In the entries below, repeat only the lines between those holding "y María Serrano Andrade." and "τελική καταναλωτική δαπάνη", inclusive. Leave pictures out.

Collected data:
#####

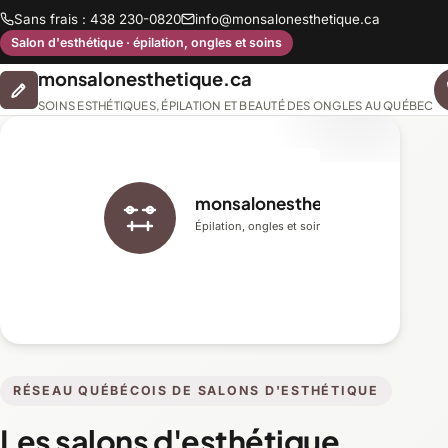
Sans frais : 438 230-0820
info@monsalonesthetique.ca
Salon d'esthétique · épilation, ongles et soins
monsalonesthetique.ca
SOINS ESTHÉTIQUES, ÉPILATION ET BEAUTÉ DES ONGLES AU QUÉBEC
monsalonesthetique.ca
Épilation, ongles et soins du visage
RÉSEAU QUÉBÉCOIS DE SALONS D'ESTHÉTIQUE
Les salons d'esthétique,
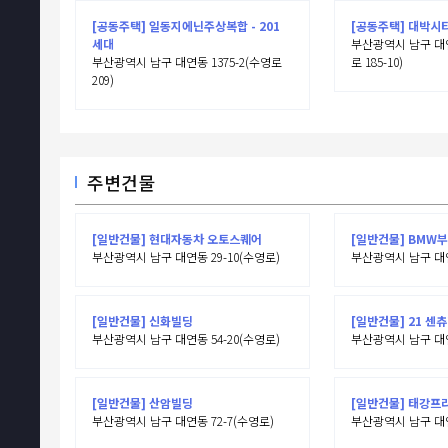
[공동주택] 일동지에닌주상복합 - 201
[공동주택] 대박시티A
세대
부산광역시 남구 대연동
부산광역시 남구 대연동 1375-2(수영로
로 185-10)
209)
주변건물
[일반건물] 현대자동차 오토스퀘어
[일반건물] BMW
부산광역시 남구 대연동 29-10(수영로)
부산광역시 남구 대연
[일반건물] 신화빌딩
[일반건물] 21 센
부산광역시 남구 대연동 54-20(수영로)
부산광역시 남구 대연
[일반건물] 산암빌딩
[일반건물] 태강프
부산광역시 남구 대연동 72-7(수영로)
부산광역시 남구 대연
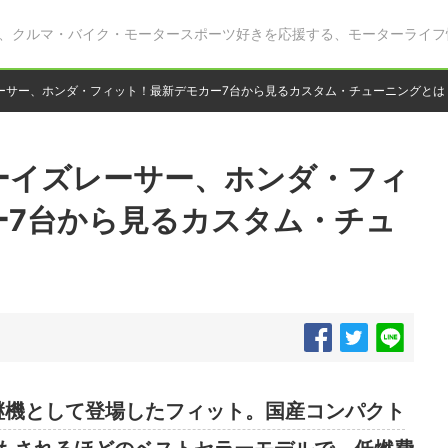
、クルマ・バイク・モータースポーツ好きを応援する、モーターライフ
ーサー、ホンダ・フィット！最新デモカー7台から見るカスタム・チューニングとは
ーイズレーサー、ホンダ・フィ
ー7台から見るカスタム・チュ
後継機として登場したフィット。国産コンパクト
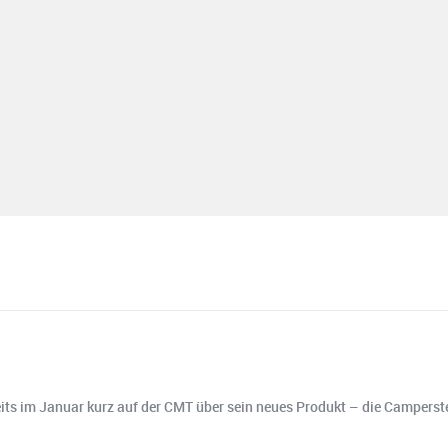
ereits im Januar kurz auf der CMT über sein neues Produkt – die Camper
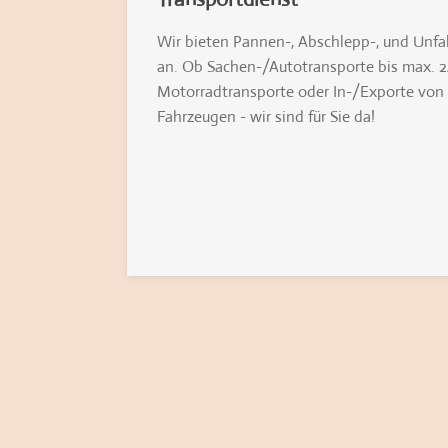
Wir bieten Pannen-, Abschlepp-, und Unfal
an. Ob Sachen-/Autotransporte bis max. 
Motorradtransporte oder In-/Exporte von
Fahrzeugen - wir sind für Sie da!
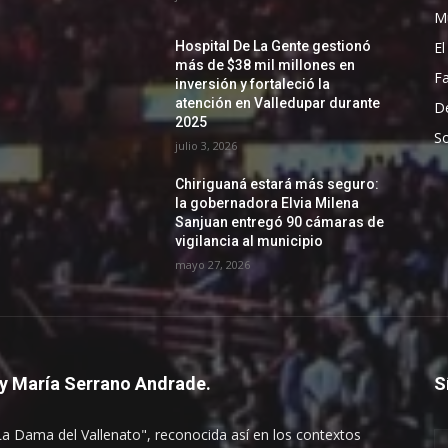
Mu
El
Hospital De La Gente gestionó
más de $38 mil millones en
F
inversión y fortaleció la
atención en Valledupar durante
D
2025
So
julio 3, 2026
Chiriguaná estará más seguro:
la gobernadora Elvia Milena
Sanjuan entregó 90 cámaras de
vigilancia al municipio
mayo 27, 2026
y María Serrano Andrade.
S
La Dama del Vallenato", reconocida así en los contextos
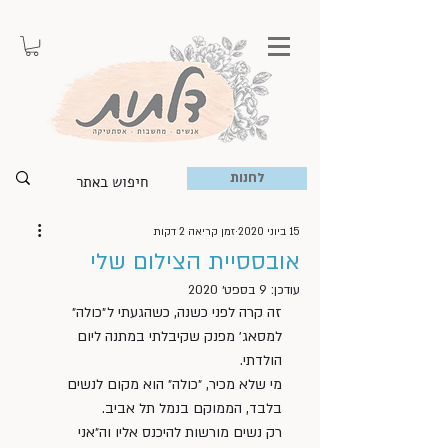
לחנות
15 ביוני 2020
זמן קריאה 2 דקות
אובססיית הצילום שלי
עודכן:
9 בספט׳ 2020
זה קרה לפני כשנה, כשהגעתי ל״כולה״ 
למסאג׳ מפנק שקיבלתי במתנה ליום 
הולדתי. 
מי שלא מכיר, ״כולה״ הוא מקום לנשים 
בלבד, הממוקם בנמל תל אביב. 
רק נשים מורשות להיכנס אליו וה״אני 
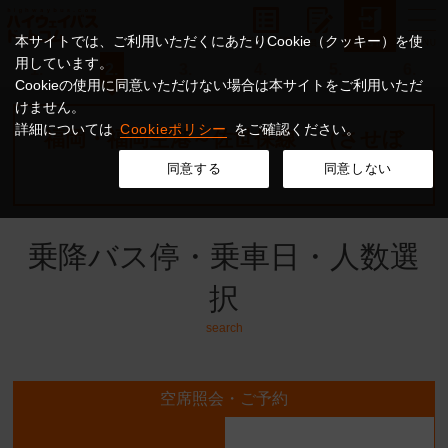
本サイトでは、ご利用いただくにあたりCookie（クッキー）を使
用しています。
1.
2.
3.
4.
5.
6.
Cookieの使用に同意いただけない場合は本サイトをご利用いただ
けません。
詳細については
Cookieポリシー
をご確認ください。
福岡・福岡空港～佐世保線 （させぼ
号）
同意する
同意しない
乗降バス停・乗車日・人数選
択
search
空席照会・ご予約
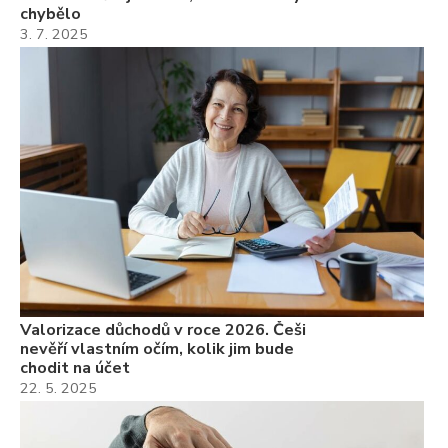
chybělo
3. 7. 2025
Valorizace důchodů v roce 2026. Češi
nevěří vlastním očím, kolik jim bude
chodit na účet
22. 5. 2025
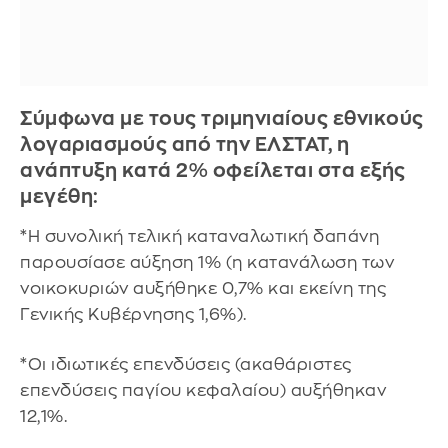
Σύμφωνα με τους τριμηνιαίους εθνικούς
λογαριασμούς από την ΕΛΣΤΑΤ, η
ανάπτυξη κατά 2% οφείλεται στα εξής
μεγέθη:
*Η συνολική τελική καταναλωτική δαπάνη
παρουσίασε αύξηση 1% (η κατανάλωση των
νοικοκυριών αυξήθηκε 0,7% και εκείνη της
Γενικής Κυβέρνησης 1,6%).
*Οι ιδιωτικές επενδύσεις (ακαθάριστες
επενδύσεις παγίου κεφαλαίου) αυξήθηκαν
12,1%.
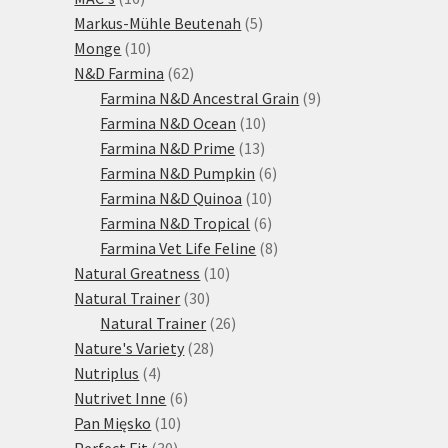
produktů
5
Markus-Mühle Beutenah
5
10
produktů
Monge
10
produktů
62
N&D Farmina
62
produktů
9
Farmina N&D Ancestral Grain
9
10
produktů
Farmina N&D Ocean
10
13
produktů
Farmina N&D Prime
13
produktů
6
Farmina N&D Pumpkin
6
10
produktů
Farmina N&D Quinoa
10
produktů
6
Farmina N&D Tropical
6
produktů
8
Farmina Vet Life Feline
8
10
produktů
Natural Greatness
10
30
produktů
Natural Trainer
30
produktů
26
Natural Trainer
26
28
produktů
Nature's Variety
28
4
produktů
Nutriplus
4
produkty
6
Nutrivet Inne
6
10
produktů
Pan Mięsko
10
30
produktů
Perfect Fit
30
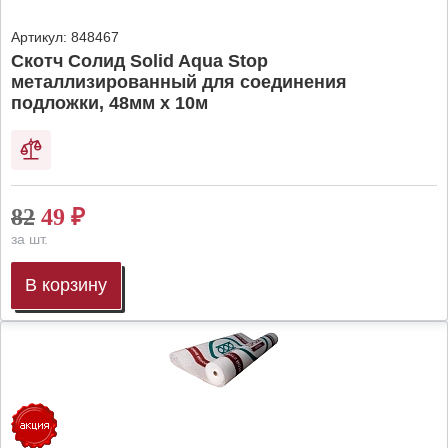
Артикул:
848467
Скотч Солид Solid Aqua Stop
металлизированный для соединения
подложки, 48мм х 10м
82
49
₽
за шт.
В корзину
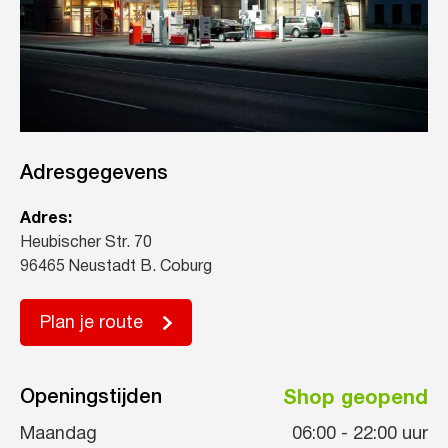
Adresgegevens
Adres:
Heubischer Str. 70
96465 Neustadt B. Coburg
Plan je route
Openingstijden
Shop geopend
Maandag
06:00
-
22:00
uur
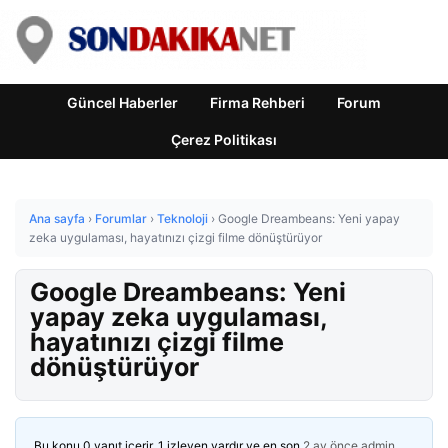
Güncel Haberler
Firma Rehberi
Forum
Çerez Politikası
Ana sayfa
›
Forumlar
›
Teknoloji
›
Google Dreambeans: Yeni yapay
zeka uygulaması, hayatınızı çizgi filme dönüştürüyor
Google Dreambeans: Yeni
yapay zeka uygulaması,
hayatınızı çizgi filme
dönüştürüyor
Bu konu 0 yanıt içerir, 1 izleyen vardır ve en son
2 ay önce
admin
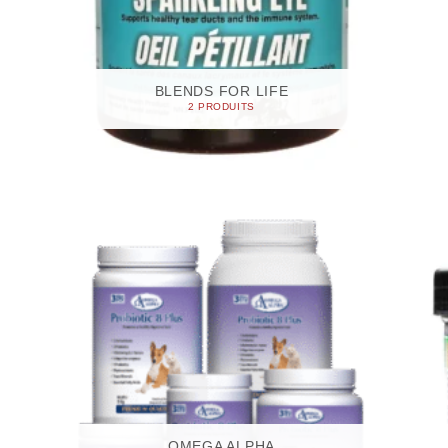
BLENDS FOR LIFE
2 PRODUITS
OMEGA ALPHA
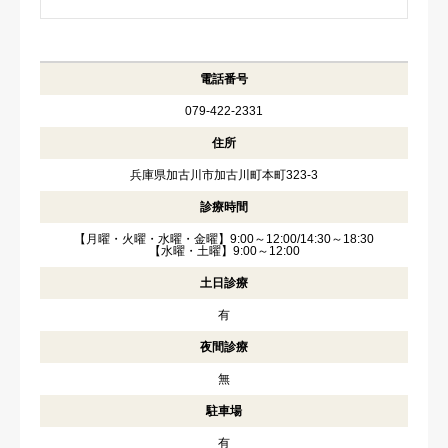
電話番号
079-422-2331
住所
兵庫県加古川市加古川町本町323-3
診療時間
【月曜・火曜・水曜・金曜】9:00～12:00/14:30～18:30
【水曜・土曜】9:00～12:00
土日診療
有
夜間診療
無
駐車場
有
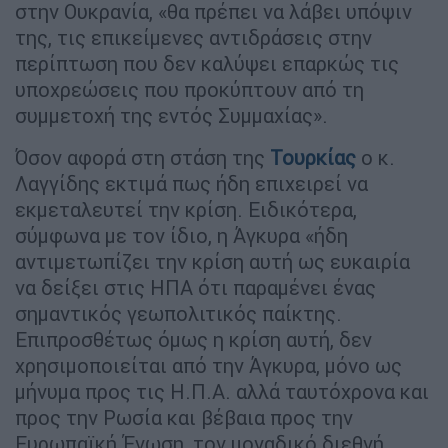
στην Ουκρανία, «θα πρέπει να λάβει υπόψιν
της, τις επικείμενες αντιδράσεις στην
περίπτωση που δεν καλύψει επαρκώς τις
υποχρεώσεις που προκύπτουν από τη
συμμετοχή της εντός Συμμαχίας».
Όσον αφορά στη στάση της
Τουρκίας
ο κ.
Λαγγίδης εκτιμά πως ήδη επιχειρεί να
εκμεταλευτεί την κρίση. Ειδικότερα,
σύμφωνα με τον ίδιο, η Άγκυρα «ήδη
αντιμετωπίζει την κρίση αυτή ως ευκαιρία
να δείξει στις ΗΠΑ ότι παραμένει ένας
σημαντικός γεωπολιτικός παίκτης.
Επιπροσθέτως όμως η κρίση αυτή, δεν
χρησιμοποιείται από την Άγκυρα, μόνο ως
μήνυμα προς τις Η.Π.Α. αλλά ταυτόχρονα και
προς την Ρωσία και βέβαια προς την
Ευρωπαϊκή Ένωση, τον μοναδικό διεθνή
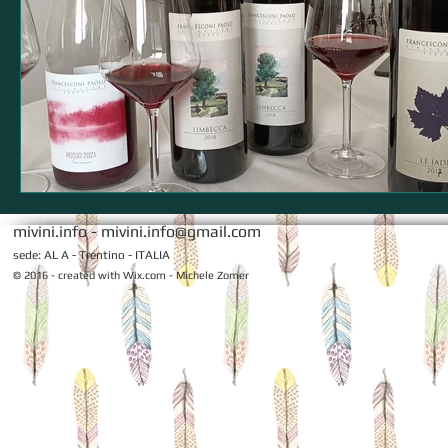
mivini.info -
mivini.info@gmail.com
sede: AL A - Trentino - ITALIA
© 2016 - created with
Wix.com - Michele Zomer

#####

§ YOUR RESPONSE:
y María Serrano Andrade.
S
La Dama del Vallenato", reconocida así en los contextos
לחנות
15 ביוני 2020
זמן קריאה 2 דקות
אובססיית הצילום שלי
עודכן:
9 בספט׳ 2020
זה קרה לפני כשנה, כשהגעתי ל״כולה״ 
למסאג׳ מפנק שקיבלתי במתנה ליום 
הולדתי. 
מי שלא מכיר, ״כולה״ הוא מקום לנשים 
בלבד, הממוקם בנמל תל אביב. 
רק נשים מורשות להיכנס אליו וה״אני 
本サイトでは、ご利用いただくにあたりCookie（クッキー）を使
用しています。
1.
2.
3.
4.
5.
6.
Cookieの使用に同意いただけない場合は本サイトをご利用いただ
けません。
詳細については
Cookieポリシー
をご確認ください。
福岡・福岡空港～佐世保線 （させぼ
号）
同意する
同意しない
乗降バス停・乗車日・人数選
択
search
空席照会・ご予約
chybělo
3. 7. 2025
Valorizace důchodů v roce 2026. Češi
nevěří vlastním očím, kolik jim bude
chodit na účet
22. 5. 2025
Σύμφωνα με τους τριμηνιαίους εθνικούς
λογαριασμούς από την ΕΛΣΤΑΤ, η
ανάπτυξη κατά 2% οφείλεται στα εξής
μεγέθη:
*Η συνολική τελική καταναλωτική δαπάνη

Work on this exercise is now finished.